··· Exercise text

Steve M (San Francisco, CA)
When my grandfather retired (at 55, if you can imagine), his coworkers gave him a Rolex Explorer II. He promptly threw it into a drawer, explaining to me years later that, since he was retired, he didn't need nor want to know what time it was anymore. If only he'd worn it for the next 30 years and beat it up instead, I'd be rich.
Woof (NY)
For most of the super rich, it is just another form of investment. Just as in buying Strads. The next group are those who like to advertise status. Putin, e.g. has a faible for expensive watches, as do some of former US presidents, after they became multi-millionaires after leaving office. Clinton, Obama, e.g. And finally there are the true collectors. As those who bought Strads for their sounds and to play, not money value , they are a shrinking part of the market.
Marge Keller (Midwest)
Every so often my husband will pick up a bargain at a "junk shop" (a term we fondly refer to when frequenting any antique store) and that is an old watch from the Civil War era or even the early 1900s. Believe it or not, they are not very expensive and actually work. Why he buys them and treasures them is because he can actually feel a piece of history in his hands. That's the priceless reward of owning one of those time pieces. It's not the fancy name or numerous jewels in the back of the watch that he craves, but knowing someone from a very long time ago had that same watch in his pocket and used it every single day of his life. Pretty darn cool - on so many levels.
Sabrina (CO)
@Marge Keller Few things are cooler than a watch with history! My husband and I own a watch repair business. He's had a few neat ones come in, but one that was really cool was sent in by a Vietnam veteran. His Seiko had a giant ding on the case from a piece of shrapnel that hit him. I think stuff like that really adds to the value of the watch. Maybe not monetary, but it's really awesome.
B. (Brooklyn)
My mother took Dad's retirement gift, a Bulova watch, to be repaired at Bulova. They took the original gears out and substituted a pedestrian, modern action. That's why I'm afraid to get his 1948 Omega repaired. It winds itself when you use your hands. Its ticking is way older than I am and was one of the first sounds I ever liked.

······
··· Given data

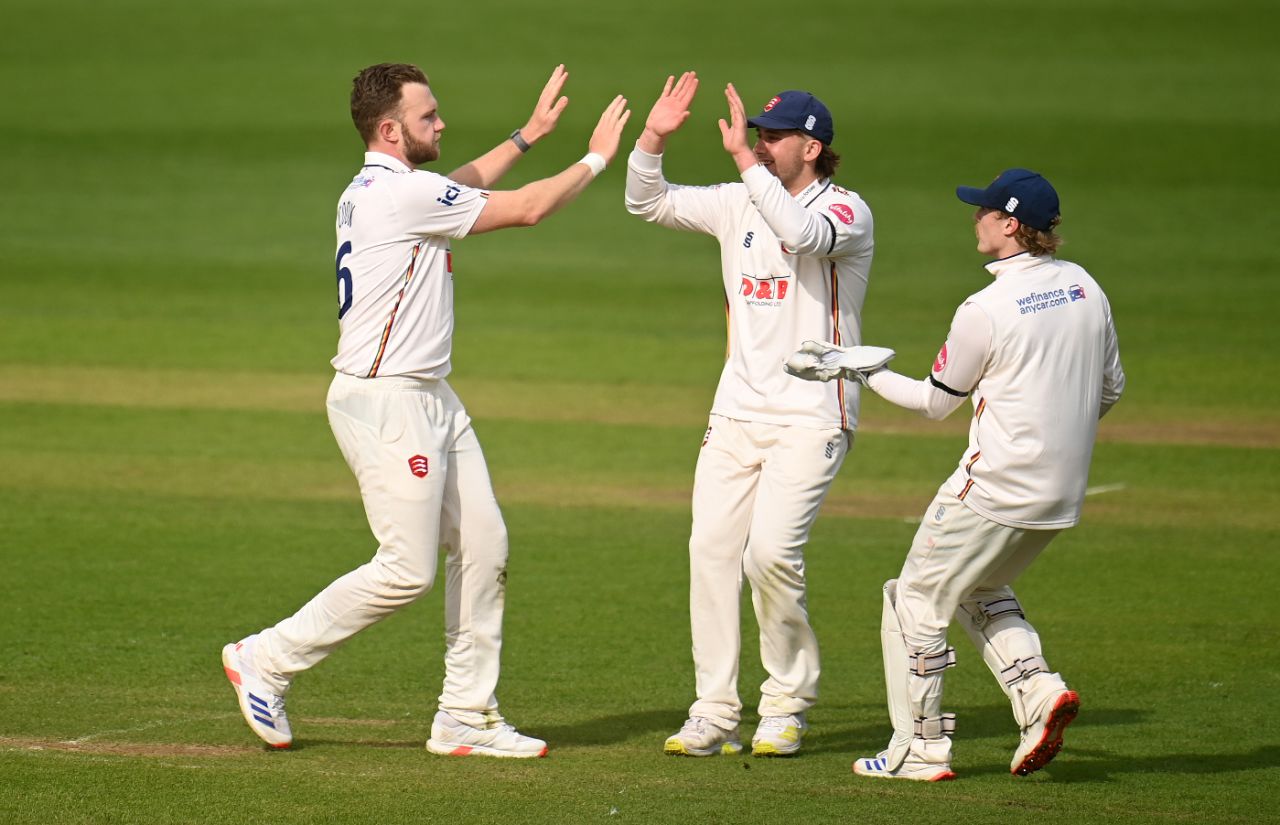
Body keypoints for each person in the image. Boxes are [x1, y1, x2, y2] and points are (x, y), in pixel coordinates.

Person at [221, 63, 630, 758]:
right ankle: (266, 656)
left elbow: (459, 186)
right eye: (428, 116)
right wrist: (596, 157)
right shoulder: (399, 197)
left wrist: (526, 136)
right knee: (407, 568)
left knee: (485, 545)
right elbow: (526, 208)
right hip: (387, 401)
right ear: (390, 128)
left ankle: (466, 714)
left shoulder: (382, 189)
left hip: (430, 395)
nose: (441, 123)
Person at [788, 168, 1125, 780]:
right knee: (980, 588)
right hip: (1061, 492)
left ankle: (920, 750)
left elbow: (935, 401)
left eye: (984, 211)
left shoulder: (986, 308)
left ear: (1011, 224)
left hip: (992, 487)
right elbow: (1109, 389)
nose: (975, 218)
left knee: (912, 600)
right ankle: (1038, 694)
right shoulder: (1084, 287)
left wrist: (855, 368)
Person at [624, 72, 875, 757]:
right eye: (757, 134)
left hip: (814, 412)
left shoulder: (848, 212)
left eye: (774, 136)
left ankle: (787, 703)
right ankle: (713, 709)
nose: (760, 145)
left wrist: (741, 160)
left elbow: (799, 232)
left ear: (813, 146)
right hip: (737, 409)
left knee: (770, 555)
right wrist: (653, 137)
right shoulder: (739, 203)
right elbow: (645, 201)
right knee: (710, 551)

······
··· Given data

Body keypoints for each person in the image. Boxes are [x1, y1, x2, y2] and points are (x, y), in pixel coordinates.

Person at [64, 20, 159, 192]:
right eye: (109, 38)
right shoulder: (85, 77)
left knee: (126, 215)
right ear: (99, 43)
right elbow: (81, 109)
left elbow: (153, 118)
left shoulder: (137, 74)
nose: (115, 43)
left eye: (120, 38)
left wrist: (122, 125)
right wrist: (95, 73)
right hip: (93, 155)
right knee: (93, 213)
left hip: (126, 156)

······

Rewrite the watch comments, starting with "Steve M (San" and going on through "I'd be rich.", with the name "Rolex Explorer II" changed to "Omega Seamaster". The two blocks of lines that come after the text aren't needed.

▸ Answer space:
Steve M (San Francisco, CA)
When my grandfather retired (at 55, if you can imagine), his coworkers gave him a Omega Seamaster. He promptly threw it into a drawer, explaining to me years later that, since he was retired, he didn't need nor want to know what time it was anymore. If only he'd worn it for the next 30 years and beat it up instead, I'd be rich.